Monday, November 22, 2010

Gamma and Lighting Part 3: Errata

A few other random notes for working with lighting in linear space...

Light Accumulation

In order to get correct lighting, lights need to be accumulated (that is, the contribution of each light to any given pixel) in linear space. There are three ways to do this safely:
  1. Accumulate all lights in a single pass. The sum happens in your shader (which must calculate each light's contribution and add them). This is typical of a traditional one-pass forward renderer, and is straight forward to convert to linear space. The lighting calculation is done linearly in shader, converted to something with gamma, then written to an 8-bit framebuffer.

    Clamping and exposure control are up to you and can happen in-shader while you are in floating point.

  2. Multi-pass with sRGB_framebuffer. If you want to accumulate lights by blending (e.g. using blending to add more "light" into the framebuffer and your framebuffer is 24-bit RGB, you'll need the sRGB_framebuffer extension. This will cause OpenGL to not only accept linear fragments from you, but the blending addition will happen in linear space too.

    In this case, exposure control is tricky; you don't want to saturate your framebuffer, but no one lighting pass knows the total exposure. You'll have to set your exposure so that the conversion to sRGB doesn't "clip".

  3. Multi-pass with an HDR framebuffer. The other option for accumulating light by blending is to use a floating point framebuffer. This configuration (like mutli-pass with sRGB) might be typical of a deferred renderer (or a stencil-shadow-volume solution).

    Unlike sRGB into a 24-bit framebuffer, this case doesn't have a clipping problem, because you can write linear vlaues into the floating point framebuffer. You do need to "mix down" the floating point framebuffer back to sRGB later.

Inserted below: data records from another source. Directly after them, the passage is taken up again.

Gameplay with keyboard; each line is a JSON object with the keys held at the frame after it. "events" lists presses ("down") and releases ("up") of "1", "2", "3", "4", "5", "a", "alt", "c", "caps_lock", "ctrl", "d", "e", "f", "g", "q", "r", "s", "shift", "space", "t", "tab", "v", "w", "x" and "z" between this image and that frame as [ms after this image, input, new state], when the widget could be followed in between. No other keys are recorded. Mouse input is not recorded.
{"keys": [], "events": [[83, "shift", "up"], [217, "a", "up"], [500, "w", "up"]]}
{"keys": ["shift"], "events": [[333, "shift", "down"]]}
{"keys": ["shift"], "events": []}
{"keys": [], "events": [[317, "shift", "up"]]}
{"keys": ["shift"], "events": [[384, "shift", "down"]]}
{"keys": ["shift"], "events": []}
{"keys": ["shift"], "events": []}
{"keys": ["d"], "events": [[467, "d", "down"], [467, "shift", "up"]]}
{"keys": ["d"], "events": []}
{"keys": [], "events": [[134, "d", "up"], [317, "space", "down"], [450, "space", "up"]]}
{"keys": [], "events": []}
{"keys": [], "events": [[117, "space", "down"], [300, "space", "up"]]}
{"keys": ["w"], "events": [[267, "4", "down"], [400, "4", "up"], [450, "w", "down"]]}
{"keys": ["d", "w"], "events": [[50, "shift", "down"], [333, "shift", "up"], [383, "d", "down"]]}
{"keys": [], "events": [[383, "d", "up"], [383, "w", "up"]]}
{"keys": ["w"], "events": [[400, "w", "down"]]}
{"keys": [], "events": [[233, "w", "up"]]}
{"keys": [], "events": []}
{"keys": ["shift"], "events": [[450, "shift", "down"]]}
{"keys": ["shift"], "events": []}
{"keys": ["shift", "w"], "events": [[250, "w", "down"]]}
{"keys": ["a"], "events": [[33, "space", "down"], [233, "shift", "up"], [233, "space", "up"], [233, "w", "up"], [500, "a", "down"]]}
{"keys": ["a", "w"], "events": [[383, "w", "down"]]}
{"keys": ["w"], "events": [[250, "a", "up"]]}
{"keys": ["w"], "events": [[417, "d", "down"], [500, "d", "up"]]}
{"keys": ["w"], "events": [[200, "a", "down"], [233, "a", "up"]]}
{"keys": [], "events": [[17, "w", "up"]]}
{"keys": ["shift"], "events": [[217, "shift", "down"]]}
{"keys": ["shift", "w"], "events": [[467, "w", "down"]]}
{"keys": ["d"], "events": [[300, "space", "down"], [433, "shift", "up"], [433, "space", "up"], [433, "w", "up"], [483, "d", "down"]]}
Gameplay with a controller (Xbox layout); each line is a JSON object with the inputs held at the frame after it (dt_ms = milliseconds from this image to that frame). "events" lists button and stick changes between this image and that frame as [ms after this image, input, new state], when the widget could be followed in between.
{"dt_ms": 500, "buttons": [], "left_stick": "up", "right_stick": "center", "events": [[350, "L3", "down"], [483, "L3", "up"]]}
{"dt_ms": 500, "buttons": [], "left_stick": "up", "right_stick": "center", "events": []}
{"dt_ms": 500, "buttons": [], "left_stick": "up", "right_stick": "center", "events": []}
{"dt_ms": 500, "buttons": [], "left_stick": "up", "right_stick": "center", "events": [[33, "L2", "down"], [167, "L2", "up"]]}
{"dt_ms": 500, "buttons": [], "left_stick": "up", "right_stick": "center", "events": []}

What you cannot do is convert back to sRGB in your shader and then use regular blending. Doing so will add lights in sRGB space, which is incorrect and will lead to blown out or clipped lights wherever they overlap.

What Color Space Is The Mac Framebuffer?

On OS X 10.5 and older, your framebuffer will have the color profile of the device, at least as far as I can tell. This probably means that the effective gamma is 1.8 (since the OS's color management should adjust the LUT enough to achieve this net result).

On OS X 10.6 every window has its own color profile, and the window manager color-converts as needed to get correct output on multiple devices. Edit: By default you get the monitor's default color profile, but you can use HIWindowSetColorSpace to change what color profile you work in.